Divorce goes online…
As I discussed here on Tuesday, HM Courts & Tribunals Service (HMCTS) and the Ministry of Justice have launched a fully digital divorce application process across the country.
As they explain: “The online service offers prompts and guidance to assist people in completing their application, and uses clear, non-technical language. The whole process can be completed online, including payment and uploading supporting evidence.”
Over the coming months, HMCTS intend to make the rest of the divorce process digital, right up to the application for the decree absolute (although the pronouncement of the decree nisi by a judge will continue to happen in a courtroom).
As I said in my previous post, it all sounds quite wonderful and simple, and perhaps it is, but most users of the system will still need some proper legal advice.
The digital divorce system is, of course, part of the government’s much-vaunted £1 billion programme to modernise and upgrade the justice system.
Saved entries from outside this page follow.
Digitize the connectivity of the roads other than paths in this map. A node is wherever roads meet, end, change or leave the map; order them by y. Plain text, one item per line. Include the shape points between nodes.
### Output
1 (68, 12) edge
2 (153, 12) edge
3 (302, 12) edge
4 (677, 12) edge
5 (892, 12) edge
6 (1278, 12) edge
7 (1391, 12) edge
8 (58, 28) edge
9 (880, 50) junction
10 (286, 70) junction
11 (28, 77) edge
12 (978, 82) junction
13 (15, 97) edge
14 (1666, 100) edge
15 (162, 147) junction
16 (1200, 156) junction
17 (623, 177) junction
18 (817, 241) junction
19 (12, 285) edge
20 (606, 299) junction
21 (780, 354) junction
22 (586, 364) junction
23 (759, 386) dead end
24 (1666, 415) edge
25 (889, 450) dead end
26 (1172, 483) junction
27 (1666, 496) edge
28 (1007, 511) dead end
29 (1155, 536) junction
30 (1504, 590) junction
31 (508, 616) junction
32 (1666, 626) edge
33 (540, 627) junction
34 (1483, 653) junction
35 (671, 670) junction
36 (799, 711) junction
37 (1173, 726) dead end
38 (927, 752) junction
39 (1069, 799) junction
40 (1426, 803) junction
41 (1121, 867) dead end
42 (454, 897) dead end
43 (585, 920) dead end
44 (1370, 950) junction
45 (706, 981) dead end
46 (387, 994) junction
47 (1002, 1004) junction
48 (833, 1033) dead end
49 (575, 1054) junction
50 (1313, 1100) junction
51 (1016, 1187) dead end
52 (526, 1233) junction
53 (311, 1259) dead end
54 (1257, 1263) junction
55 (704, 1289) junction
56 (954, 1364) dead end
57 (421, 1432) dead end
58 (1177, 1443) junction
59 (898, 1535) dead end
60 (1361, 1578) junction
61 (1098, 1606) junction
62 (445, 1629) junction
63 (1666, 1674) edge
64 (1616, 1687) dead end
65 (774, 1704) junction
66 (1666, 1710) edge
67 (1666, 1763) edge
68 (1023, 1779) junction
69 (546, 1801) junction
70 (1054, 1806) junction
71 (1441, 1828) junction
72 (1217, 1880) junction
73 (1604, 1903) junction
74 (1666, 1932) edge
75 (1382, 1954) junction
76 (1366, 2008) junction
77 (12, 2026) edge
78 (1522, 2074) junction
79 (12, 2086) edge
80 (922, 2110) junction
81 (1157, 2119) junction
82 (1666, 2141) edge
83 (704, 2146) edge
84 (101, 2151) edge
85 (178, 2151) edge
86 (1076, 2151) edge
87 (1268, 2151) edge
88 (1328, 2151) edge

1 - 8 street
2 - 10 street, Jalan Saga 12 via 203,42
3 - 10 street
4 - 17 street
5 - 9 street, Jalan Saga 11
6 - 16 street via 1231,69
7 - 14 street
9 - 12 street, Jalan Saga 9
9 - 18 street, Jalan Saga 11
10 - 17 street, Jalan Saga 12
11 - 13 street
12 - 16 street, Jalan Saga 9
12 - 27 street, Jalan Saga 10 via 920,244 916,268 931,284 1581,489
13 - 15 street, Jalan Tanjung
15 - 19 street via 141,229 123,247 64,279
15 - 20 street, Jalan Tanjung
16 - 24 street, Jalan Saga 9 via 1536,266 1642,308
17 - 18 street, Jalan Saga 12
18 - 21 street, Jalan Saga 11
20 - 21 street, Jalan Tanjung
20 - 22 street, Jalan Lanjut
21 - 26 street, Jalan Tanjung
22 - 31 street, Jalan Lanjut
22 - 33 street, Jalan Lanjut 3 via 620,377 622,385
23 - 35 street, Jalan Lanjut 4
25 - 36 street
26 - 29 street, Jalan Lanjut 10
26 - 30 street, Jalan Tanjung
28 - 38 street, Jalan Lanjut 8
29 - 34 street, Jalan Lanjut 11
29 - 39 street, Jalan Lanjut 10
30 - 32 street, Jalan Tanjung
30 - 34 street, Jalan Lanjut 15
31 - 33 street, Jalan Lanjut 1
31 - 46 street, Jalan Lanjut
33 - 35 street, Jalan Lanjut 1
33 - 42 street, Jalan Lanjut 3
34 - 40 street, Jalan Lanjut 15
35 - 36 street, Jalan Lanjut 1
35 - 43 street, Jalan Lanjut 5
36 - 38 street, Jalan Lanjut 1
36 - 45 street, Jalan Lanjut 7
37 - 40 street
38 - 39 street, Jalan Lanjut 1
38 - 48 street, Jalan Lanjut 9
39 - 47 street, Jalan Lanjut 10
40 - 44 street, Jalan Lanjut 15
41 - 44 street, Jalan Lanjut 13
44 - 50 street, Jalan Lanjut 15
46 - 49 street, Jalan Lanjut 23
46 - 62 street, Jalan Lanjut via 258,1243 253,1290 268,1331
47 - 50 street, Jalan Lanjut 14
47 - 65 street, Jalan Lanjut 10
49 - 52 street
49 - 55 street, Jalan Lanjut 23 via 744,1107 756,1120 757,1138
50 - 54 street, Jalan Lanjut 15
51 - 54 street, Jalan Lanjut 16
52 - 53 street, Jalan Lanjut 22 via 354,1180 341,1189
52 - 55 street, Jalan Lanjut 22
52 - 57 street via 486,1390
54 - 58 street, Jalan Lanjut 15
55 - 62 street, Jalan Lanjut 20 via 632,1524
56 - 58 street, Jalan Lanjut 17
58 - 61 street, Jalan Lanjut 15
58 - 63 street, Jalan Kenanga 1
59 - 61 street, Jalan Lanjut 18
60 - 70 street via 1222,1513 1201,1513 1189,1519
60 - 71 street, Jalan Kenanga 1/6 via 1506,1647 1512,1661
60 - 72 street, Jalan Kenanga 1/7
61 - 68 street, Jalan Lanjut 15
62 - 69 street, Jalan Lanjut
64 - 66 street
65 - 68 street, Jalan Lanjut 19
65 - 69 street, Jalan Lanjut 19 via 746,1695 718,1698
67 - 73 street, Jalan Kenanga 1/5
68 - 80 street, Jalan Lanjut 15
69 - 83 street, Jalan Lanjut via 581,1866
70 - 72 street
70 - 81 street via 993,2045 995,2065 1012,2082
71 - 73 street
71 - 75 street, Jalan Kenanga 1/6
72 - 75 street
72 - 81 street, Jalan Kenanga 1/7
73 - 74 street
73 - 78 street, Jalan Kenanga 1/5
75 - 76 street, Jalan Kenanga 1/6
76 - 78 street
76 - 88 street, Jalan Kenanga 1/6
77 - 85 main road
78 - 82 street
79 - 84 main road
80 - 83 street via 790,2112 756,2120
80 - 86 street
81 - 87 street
Whilst the launching of a digital divorce system is seen as a positive, it seems that that is not the case with everything about the programme. A report into the progress of the programme, published by the National Audit Office (‘NAO’) on Wednesday, concludes that:
“HMCTS faces a daunting challenge in delivering the scale of technological and cultural change necessary to modernise the administration of justice and achieve the savings required. It has responded to early concerns by extending the timetable and improving its governance and programme management. But there is a long way to go to achieve the planned transformation and overall HMCTS is behind where it expected to be at this stage.”
Auditors found that the cost of the programme has already risen by £200 million, to £1.2 billion, and the NAO said that:
“There are unresolved funding gaps, and trying to fit savings around spending commitments and demand pressures could undermine services.”
HMCTS has already reduced the scope of the programme and scaled back planned benefits. All of this is very worrying, particularly given the drastic cutbacks to the ‘old’ justice system, for example by court closures. The new system must deliver, if we are not to end up with something that is less than we had before.
A call to change surrogacy laws
I start my weekly round-up with the news that the Law Commission of England and Wales and the Law Commission of Scotland have started a review on the laws surrounding surrogacy.
Following calls for urgent reform of “old-fashioned” laws that make surrogate mothers the legal parents of the children they deliver, the Commissions agree that there are significant issues to address.
The transfer of parentage from the surrogate mother to the intended parents can create difficulties for the intended parents making medical decisions about the child as the process can take up to two years because of complicated bureaucracy and long waiting lists.
Professor Nick Hopkins, Law Commissioner for England and Wales, said:
“Our society has moved on from when surrogacy laws were first introduced 30 years ago and, now, they are not fit for purpose. For many, having a child is the best day of their lives and surrogacy can be the only option for some who want a genetic link to the baby. But the issues are difficult and there is no quick fix.”
The regulation of surrogacy also requires an improvement, so standards can be monitored and kept high. Yes, it really is about time this was looked at again.
Keeping in touch with grandparents
And finally, as I also discussed here on Tuesday, MPs have been debating changes to the law to help grandparents maintain contact with their grandchildren.
In the debate, in the House of Commons on the 2nd of May, Nigel Huddleston, the Conservative MP for Mid Worcestershire, put forward two proposals as to how the law might be reformed to help grandparents. Firstly, he proposed doing away with the need for grandparents to apply for the leave, or permission, of the court before they can proceed with their application for a child arrangement (i.e. contact) order.
Secondly, he suggested that the ‘shared parenting presumption’ in section 1(2A) of the Children Act 1989 be extended to include grandparents or extended family members, so that the court should presume, unless the contrary is shown, that involvement of those people in the life of the child concerned will further the child’s welfare.
As I indicated in my post at the time, I’m not sure that these proposals will actually make much difference to grandparents who are unable to agree on contact with the parent(s) of the child.
That’s all for this week. Have a good weekend.